◆ **SUPPLIED DATA**
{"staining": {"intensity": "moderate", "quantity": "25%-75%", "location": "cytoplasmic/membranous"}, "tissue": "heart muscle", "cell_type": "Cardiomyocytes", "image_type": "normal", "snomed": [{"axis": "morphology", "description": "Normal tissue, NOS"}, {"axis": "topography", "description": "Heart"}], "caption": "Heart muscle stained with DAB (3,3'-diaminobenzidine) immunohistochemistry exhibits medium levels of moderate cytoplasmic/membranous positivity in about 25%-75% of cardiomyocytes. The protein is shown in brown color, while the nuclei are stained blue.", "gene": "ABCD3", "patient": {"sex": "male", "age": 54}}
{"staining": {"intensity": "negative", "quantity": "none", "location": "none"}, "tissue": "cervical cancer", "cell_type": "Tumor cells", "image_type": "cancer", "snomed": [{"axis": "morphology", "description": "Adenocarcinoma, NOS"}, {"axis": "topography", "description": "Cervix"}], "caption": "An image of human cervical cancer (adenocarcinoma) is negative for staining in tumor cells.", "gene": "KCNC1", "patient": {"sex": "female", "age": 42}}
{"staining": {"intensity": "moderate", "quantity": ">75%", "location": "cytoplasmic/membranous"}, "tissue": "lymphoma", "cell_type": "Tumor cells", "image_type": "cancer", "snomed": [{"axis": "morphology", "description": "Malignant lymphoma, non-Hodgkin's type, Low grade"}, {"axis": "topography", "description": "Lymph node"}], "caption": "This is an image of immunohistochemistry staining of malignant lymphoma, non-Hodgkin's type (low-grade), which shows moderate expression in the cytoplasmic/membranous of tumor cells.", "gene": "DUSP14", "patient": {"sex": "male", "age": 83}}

◆ **WHAT THE TASK ASKS**
Reproduce the listing above verbatim.

◆ **ANSWER TO THE EXERCISE**
{"staining": {"intensity": "moderate", "quantity": "25%-75%", "location": "cytoplasmic/membranous"}, "tissue": "heart muscle", "cell_type": "Cardiomyocytes", "image_type": "normal", "snomed": [{"axis": "morphology", "description": "Normal tissue, NOS"}, {"axis": "topography", "description": "Heart"}], "caption": "Heart muscle stained with DAB (3,3'-diaminobenzidine) immunohistochemistry exhibits medium levels of moderate cytoplasmic/membranous positivity in about 25%-75% of cardiomyocytes. The protein is shown in brown color, while the nuclei are stained blue.", "gene": "ABCD3", "patient": {"sex": "male", "age": 54}}
{"staining": {"intensity": "negative", "quantity": "none", "location": "none"}, "tissue": "cervical cancer", "cell_type": "Tumor cells", "image_type": "cancer", "snomed": [{"axis": "morphology", "description": "Adenocarcinoma, NOS"}, {"axis": "topography", "description": "Cervix"}], "caption": "An image of human cervical cancer (adenocarcinoma) is negative for staining in tumor cells.", "gene": "KCNC1", "patient": {"sex": "female", "age": 42}}
{"staining": {"intensity": "moderate", "quantity": ">75%", "location": "cytoplasmic/membranous"}, "tissue": "lymphoma", "cell_type": "Tumor cells", "image_type": "cancer", "snomed": [{"axis": "morphology", "description": "Malignant lymphoma, non-Hodgkin's type, Low grade"}, {"axis": "topography", "description": "Lymph node"}], "caption": "This is an image of immunohistochemistry staining of malignant lymphoma, non-Hodgkin's type (low-grade), which shows moderate expression in the cytoplasmic/membranous of tumor cells.", "gene": "DUSP14", "patient": {"sex": "male", "age": 83}}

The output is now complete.